BROOKLYN CENTER, Minnesota — The officer who fatally shot a Black
man during a traffic stop near Minneapolis mistakenly confused her gun for her
Taser, police officials said Monday, quickly releasing video as they tried to
ease tensions in a state on edge over the Derek Chauvin trial.
اضافة اعلان
In a brief clip of body camera video, officers from the
Brooklyn Center Police Department can be seen trying to handcuff the driver,
Daunte Wright, before he suddenly lurches back into his car. One of the
officers aims a weapon at Wright and shouts, “Taser! Taser! Taser!”
She fires one round, and Wright groans in pain.
“Holy shit, I just shot him,” the officer can be heard
shouting.
Late Monday, the officer who fired the fatal shot was
identified as Kim Potter, who has worked for the department for 26 years.
The announcement came as protesters faced off with the
police. Hundreds had gathered outside the Brooklyn Center police station for
the second consecutive night, defying the 7pm curfew.
Demonstrators occasionally lobbed water bottles and rocks
over newly erected fencing, chanting “killer cop” and “hands up, don’t shoot”
while officers clad in riot gear stood guard. Officers responded by
sporadically firing projectiles at the crowd and at one point released a
chemical agent that caused people to cough.

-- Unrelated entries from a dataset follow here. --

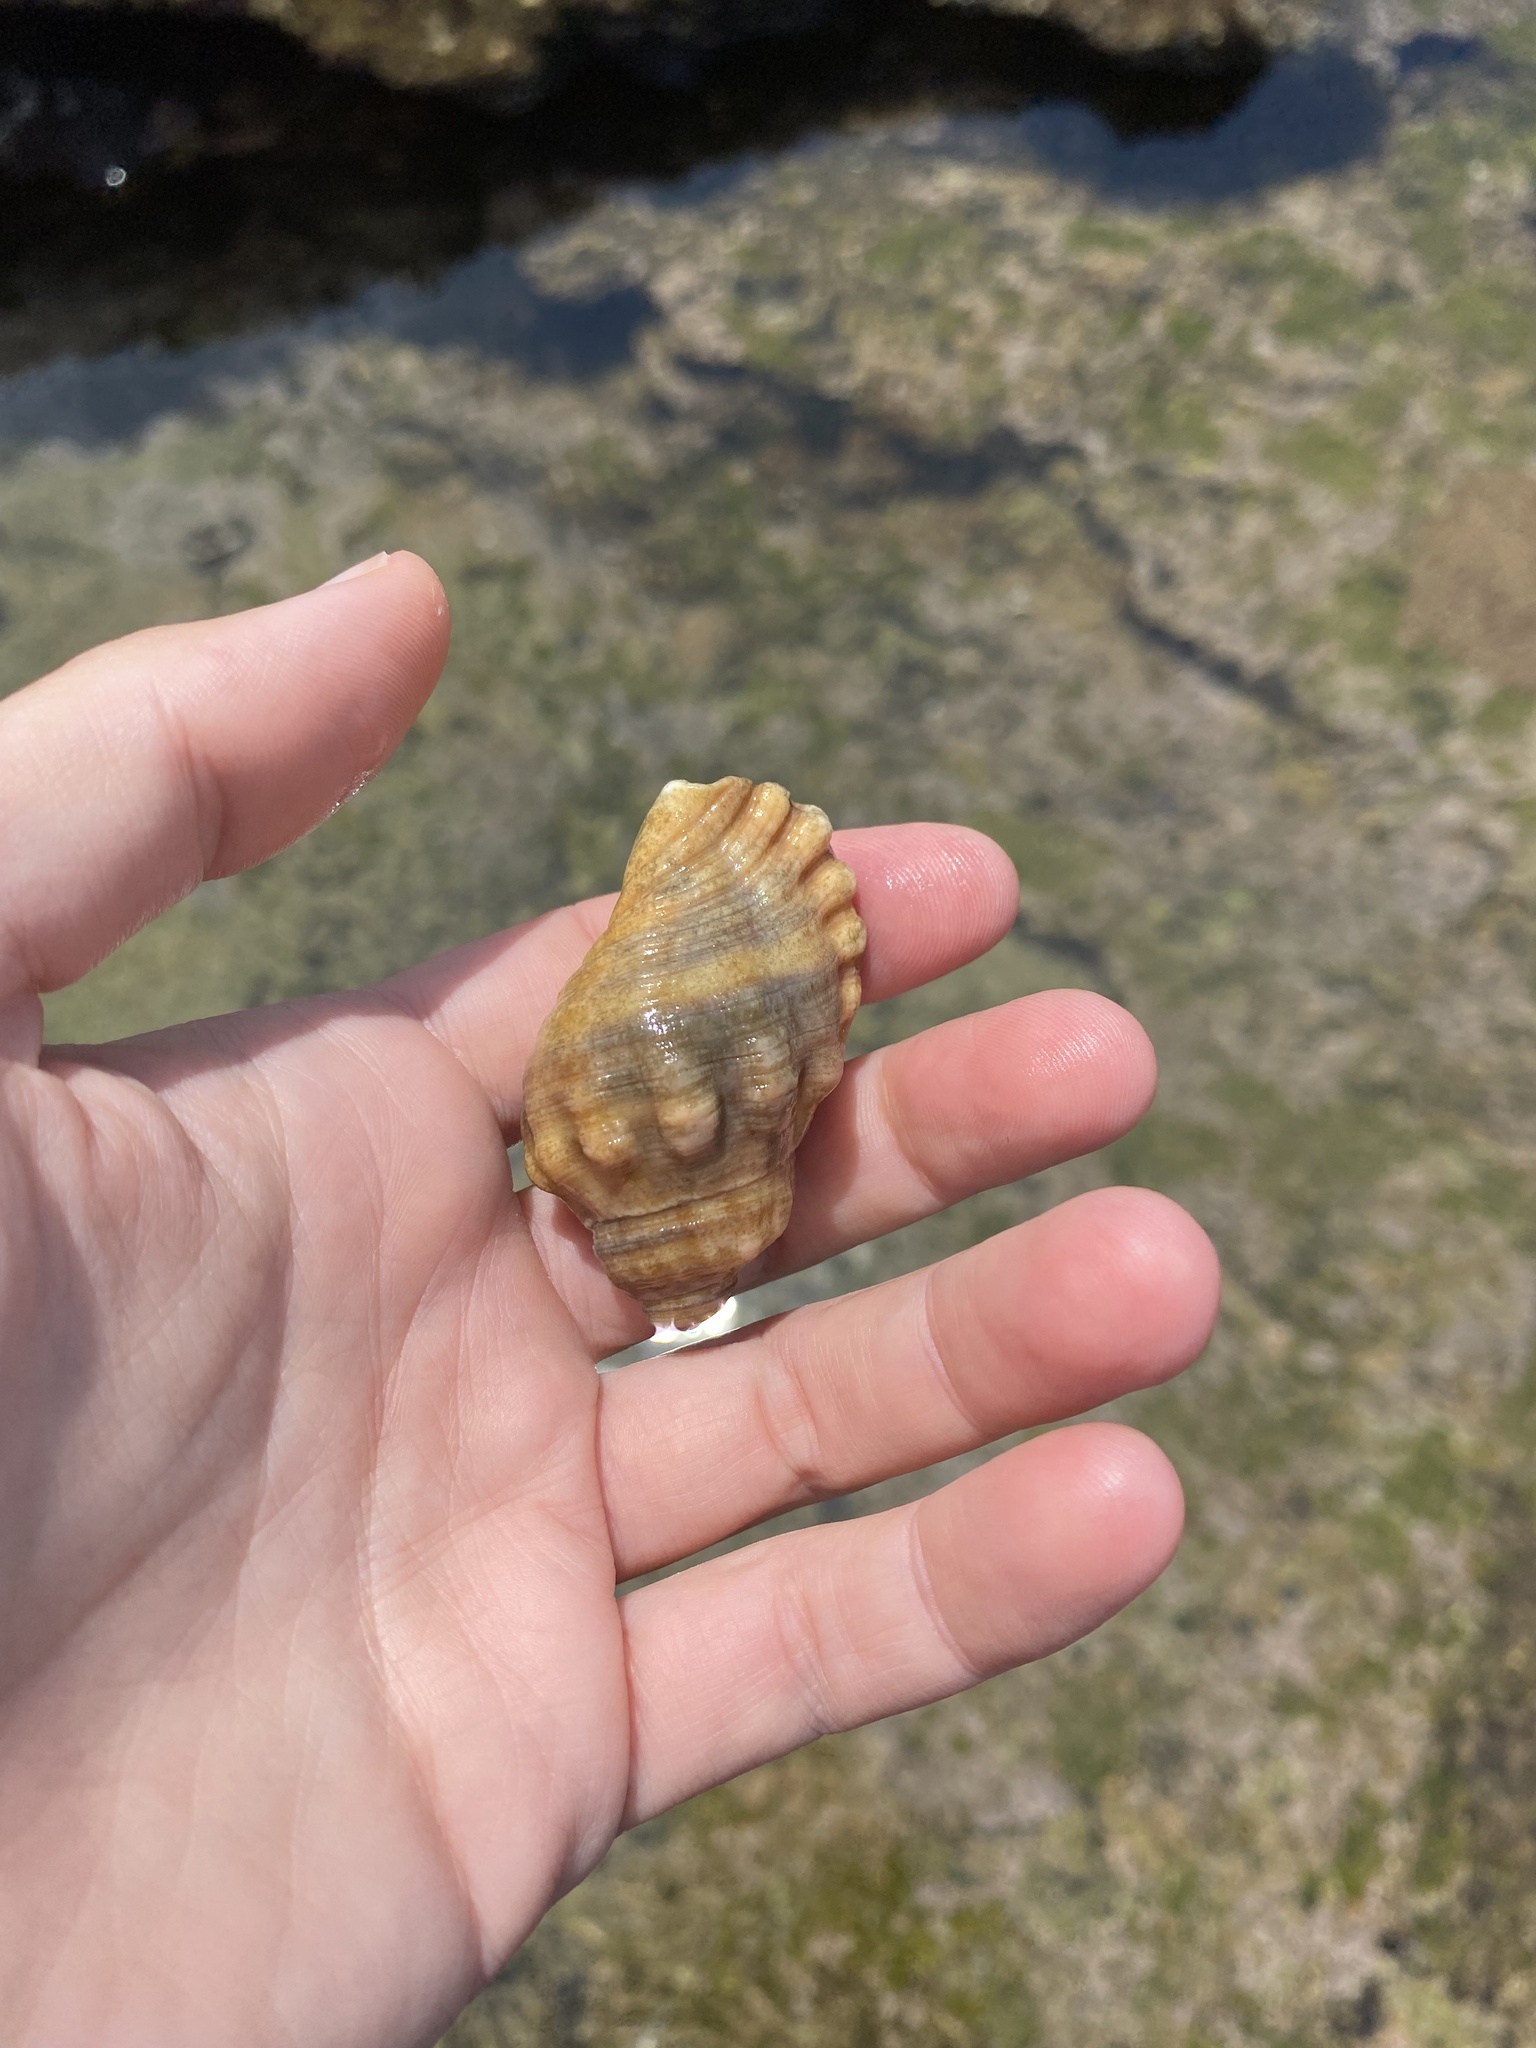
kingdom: Animalia
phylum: Mollusca
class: Gastropoda
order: Littorinimorpha
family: Cymatiidae
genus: Cabestana
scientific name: Cabestana africana
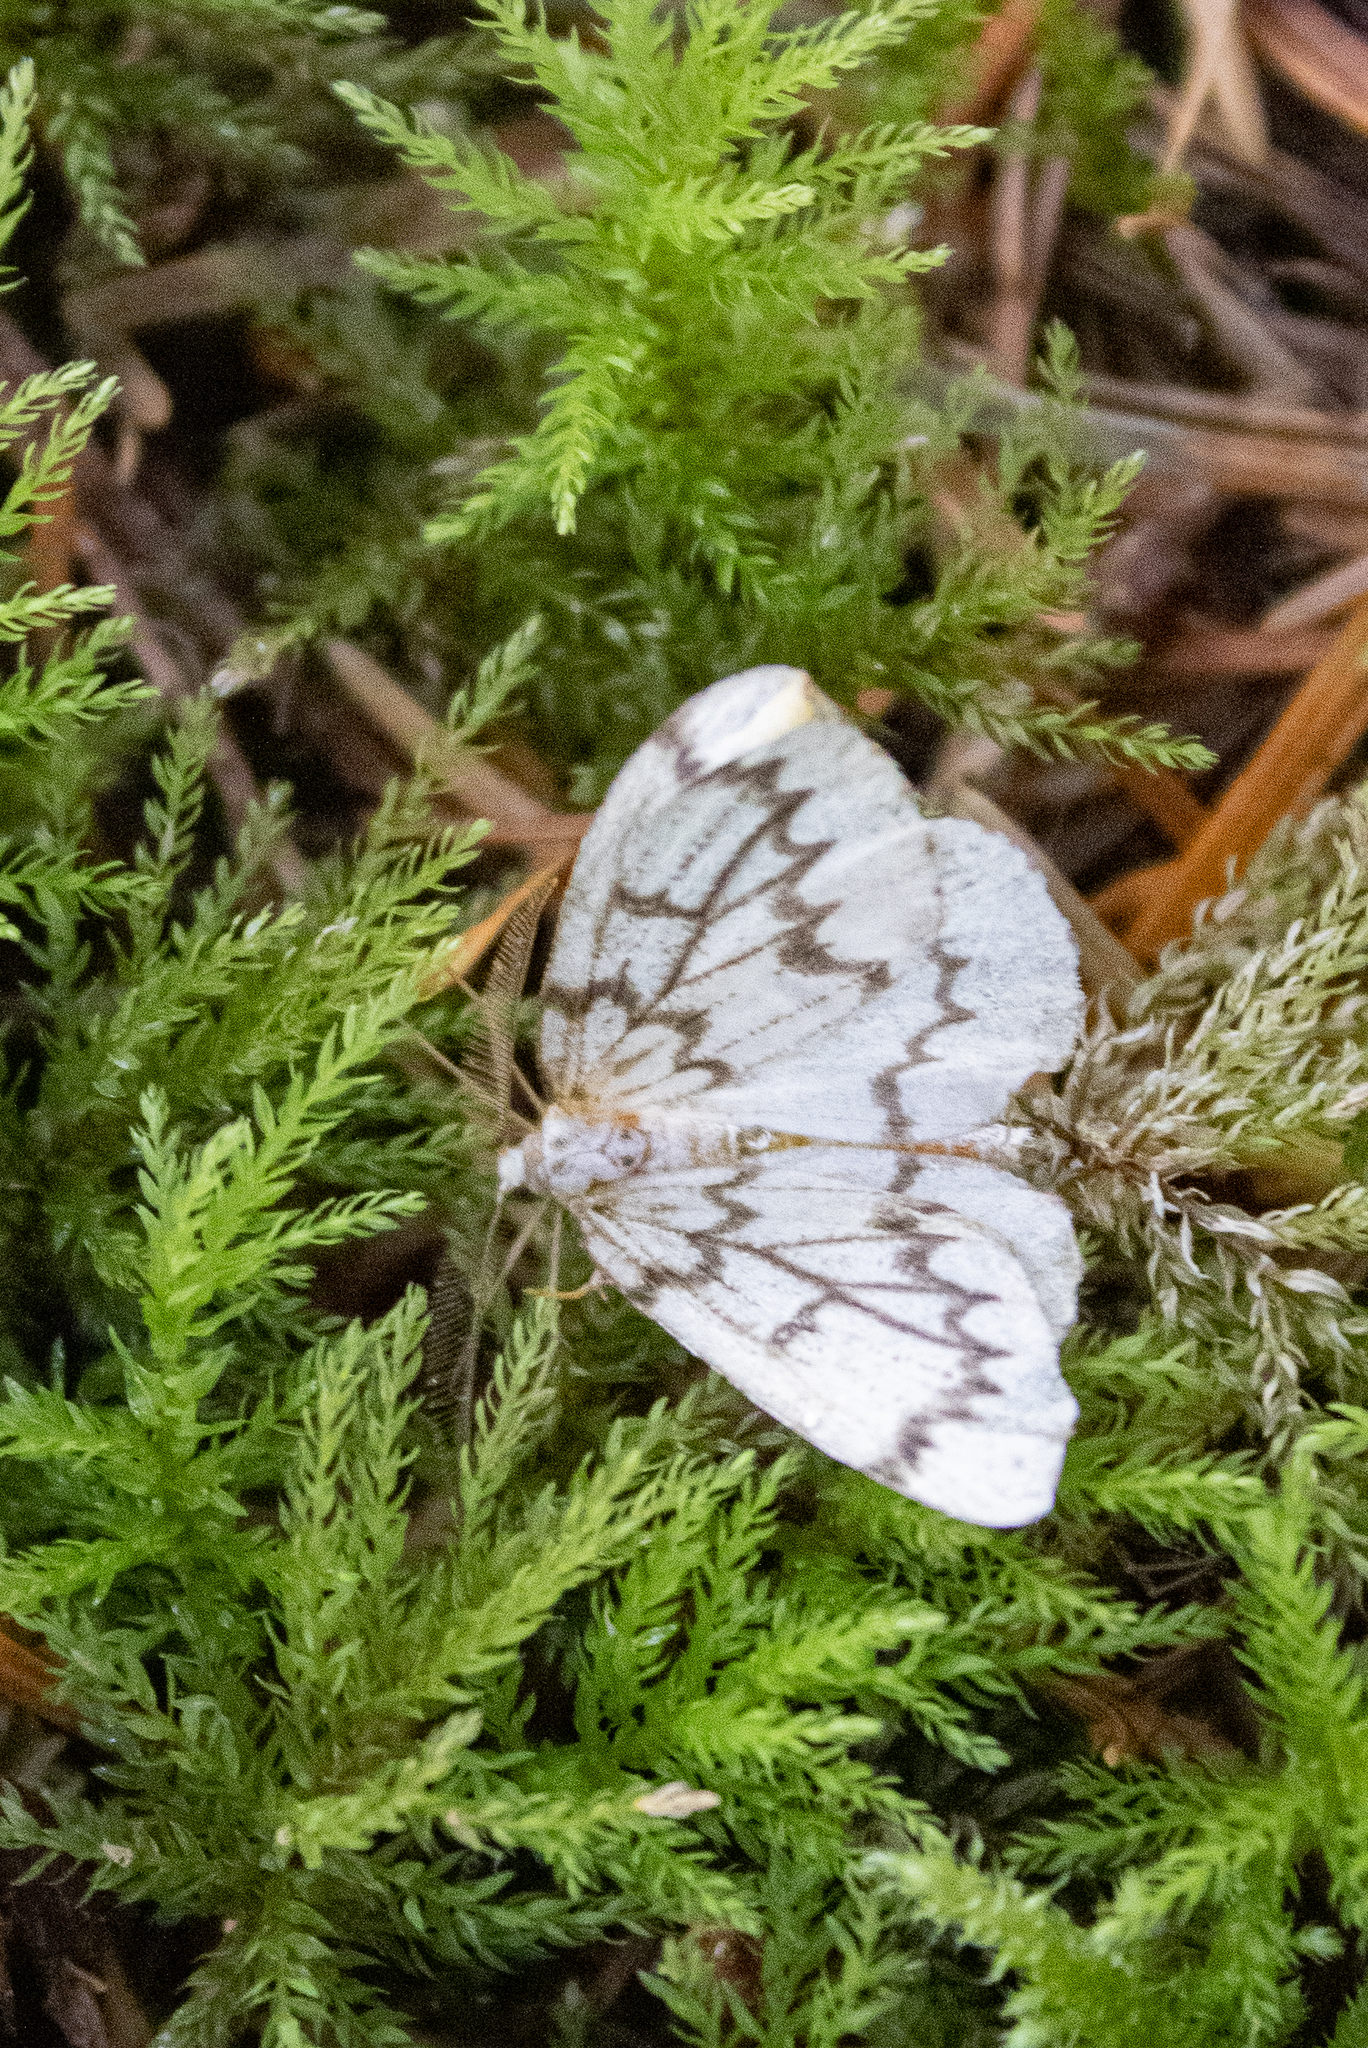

Mayor Mike Elliott of Brooklyn Center, in an interview on
CNN, urged the protesters to leave: “I’m asking everybody to go home. We need
to keep the peace in our city.” By midnight, only a few dozen people remained.
Even though many details about Potter and the shooting
remain scarce, the Twin Cities spent the day bracing for unrest. The mayors of
Minneapolis and St. Paul declared states of emergency, and professional
baseball, basketball and hockey games in Minnesota were postponed.
The fatal shooting Sunday took place in a region already at
the center of a national reckoning over police officers’ use of force against
Black people. As the investigation into Wright’s death in Brooklyn Center was
beginning Monday, prosecutors in a courtroom less than 17km away completed the
questioning of their witnesses in the trial of Chauvin, the former Minneapolis
police officer charged with murdering George Floyd in May.
The shooting of Wright, 20, caused an immediate outcry and
recognition by President Joe Biden, who said he was praying for the Wright
family and called for an investigation.